Saved data entries:
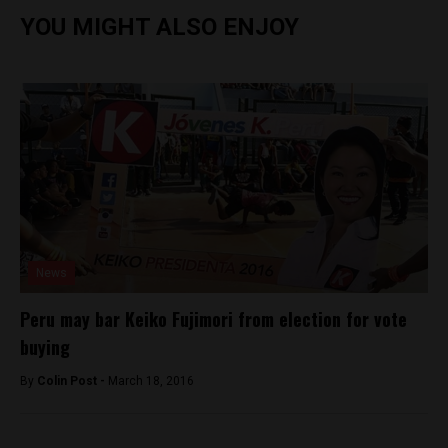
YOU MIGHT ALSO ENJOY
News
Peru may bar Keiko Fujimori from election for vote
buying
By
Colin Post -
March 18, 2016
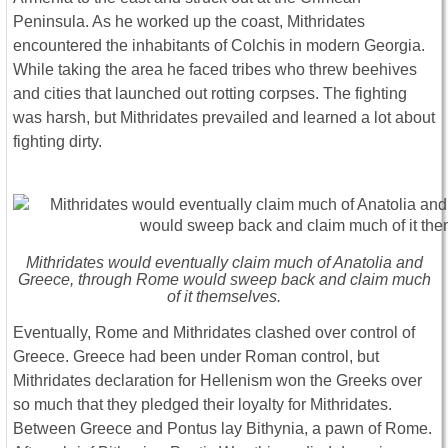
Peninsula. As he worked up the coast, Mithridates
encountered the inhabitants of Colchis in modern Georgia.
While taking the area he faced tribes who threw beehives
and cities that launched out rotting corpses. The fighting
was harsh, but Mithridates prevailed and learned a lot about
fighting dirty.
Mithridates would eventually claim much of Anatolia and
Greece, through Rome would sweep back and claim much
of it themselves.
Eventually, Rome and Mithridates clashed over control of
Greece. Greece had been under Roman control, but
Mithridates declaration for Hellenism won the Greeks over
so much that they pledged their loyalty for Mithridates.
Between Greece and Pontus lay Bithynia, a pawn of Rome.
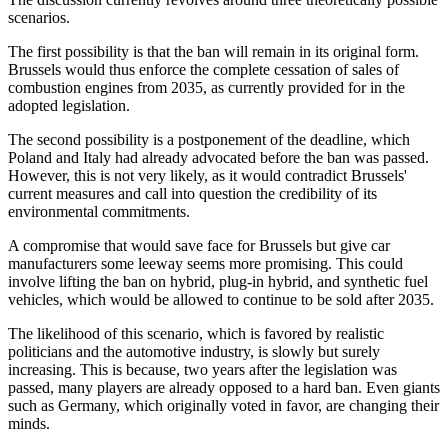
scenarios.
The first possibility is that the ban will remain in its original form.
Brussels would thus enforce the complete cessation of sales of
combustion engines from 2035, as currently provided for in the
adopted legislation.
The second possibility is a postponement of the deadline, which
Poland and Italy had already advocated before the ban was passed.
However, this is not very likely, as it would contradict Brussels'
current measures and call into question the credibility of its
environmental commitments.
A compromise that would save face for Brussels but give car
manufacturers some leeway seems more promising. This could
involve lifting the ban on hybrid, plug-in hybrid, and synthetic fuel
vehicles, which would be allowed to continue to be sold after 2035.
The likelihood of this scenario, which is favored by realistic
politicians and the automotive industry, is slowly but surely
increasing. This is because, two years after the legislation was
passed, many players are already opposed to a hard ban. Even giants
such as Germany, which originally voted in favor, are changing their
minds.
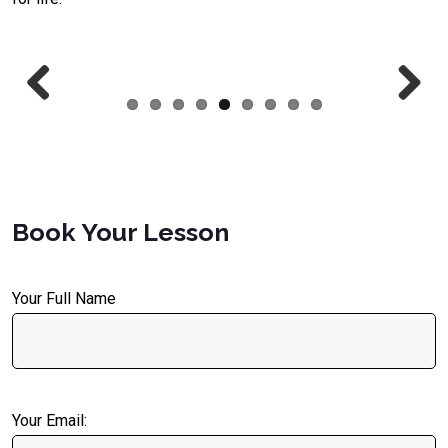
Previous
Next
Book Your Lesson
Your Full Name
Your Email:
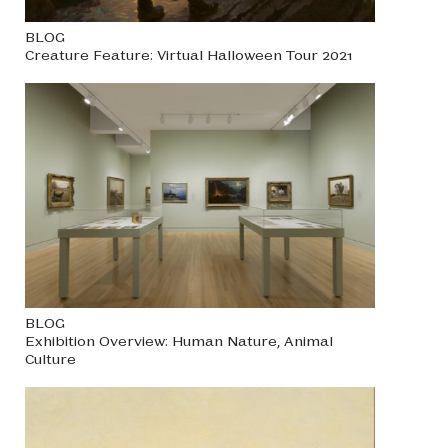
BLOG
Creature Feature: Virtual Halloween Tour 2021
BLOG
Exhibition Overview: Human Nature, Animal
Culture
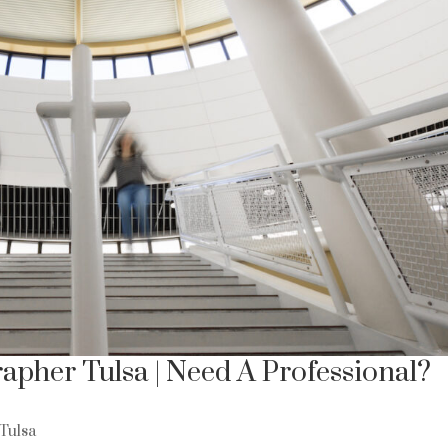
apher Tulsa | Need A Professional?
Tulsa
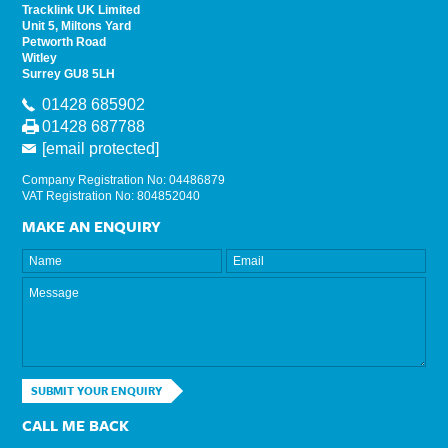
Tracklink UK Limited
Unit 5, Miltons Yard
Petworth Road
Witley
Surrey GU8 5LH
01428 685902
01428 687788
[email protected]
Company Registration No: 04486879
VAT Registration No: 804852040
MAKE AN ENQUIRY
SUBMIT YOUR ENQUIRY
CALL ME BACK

▶ [Work instructions]
Copy nothing but the lines from the start of the entries through the line with "Greece. Greece had". Write them out exactly, without pictures.

▶ [Output of the task]
YOU MIGHT ALSO ENJOY
News
Peru may bar Keiko Fujimori from election for vote
buying
By
Colin Post -
March 18, 2016
Peninsula. As he worked up the coast, Mithridates
encountered the inhabitants of Colchis in modern Georgia.
While taking the area he faced tribes who threw beehives
and cities that launched out rotting corpses. The fighting
was harsh, but Mithridates prevailed and learned a lot about
fighting dirty.
Mithridates would eventually claim much of Anatolia and
Greece, through Rome would sweep back and claim much
of it themselves.
Eventually, Rome and Mithridates clashed over control of
Greece. Greece had been under Roman control, but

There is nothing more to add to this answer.